──────── Entries ────────

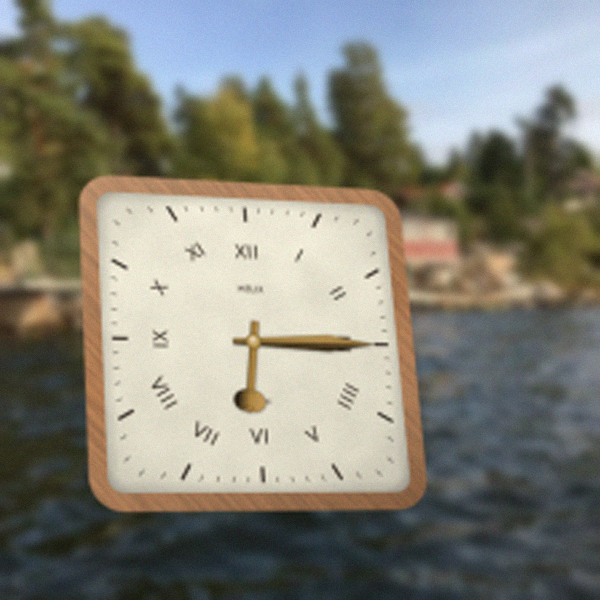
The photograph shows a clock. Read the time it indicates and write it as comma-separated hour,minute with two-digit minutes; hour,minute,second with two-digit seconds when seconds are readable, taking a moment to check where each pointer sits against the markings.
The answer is 6,15
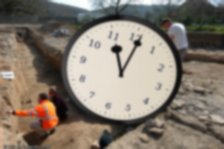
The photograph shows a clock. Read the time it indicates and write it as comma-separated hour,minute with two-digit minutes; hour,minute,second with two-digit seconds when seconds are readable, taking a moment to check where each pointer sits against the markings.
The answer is 11,01
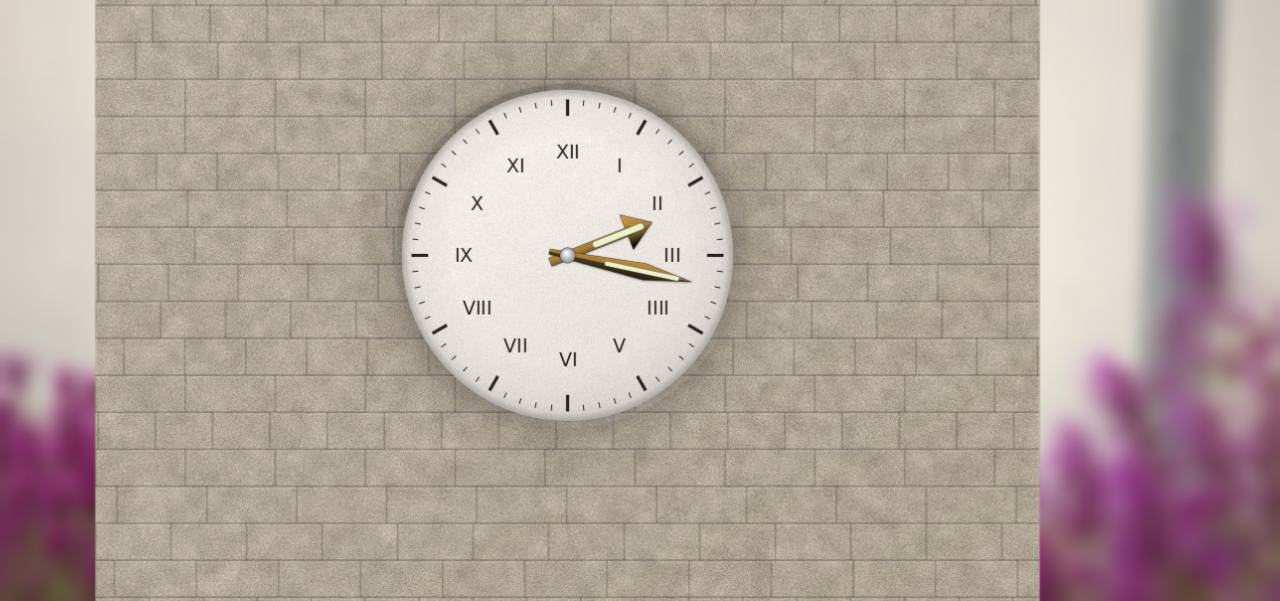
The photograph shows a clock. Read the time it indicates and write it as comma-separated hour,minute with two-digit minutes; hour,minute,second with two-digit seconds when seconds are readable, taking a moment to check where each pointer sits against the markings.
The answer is 2,17
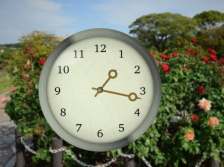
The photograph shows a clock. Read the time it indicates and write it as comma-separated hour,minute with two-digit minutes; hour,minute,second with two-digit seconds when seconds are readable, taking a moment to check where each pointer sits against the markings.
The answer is 1,17
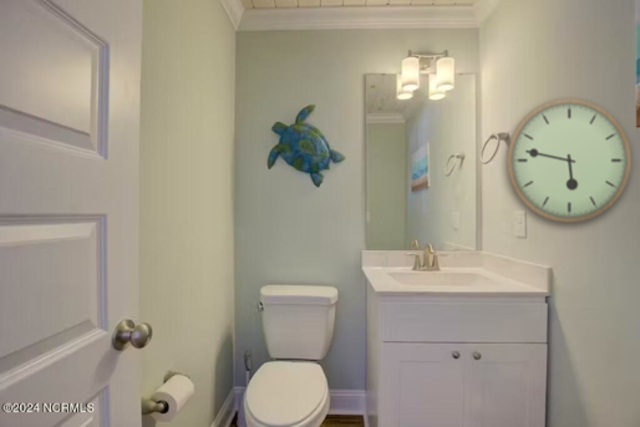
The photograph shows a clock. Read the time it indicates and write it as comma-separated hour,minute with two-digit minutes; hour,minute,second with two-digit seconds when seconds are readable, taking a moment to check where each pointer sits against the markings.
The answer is 5,47
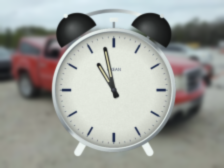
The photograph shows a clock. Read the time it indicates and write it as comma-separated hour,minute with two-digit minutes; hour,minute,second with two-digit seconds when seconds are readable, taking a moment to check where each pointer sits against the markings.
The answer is 10,58
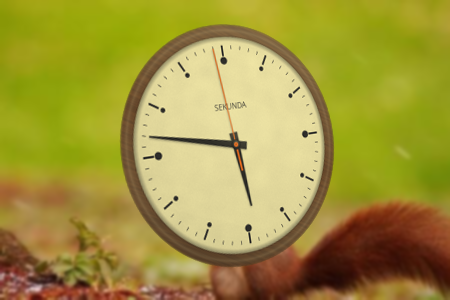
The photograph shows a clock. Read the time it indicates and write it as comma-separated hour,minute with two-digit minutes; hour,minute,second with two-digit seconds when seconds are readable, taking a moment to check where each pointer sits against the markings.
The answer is 5,46,59
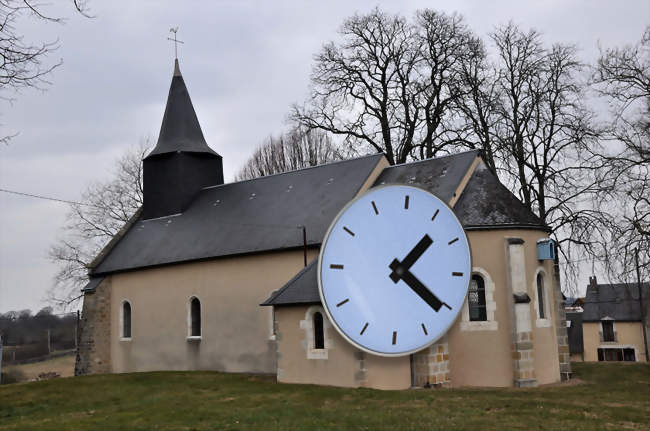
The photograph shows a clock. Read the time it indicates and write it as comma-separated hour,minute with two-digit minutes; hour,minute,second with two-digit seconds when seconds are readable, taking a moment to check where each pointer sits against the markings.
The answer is 1,21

────────

* _Stated exercise_:
State how many lines of the rows above contain the string "answer", where case counts. Reply with the number alone.

* _In response_:
8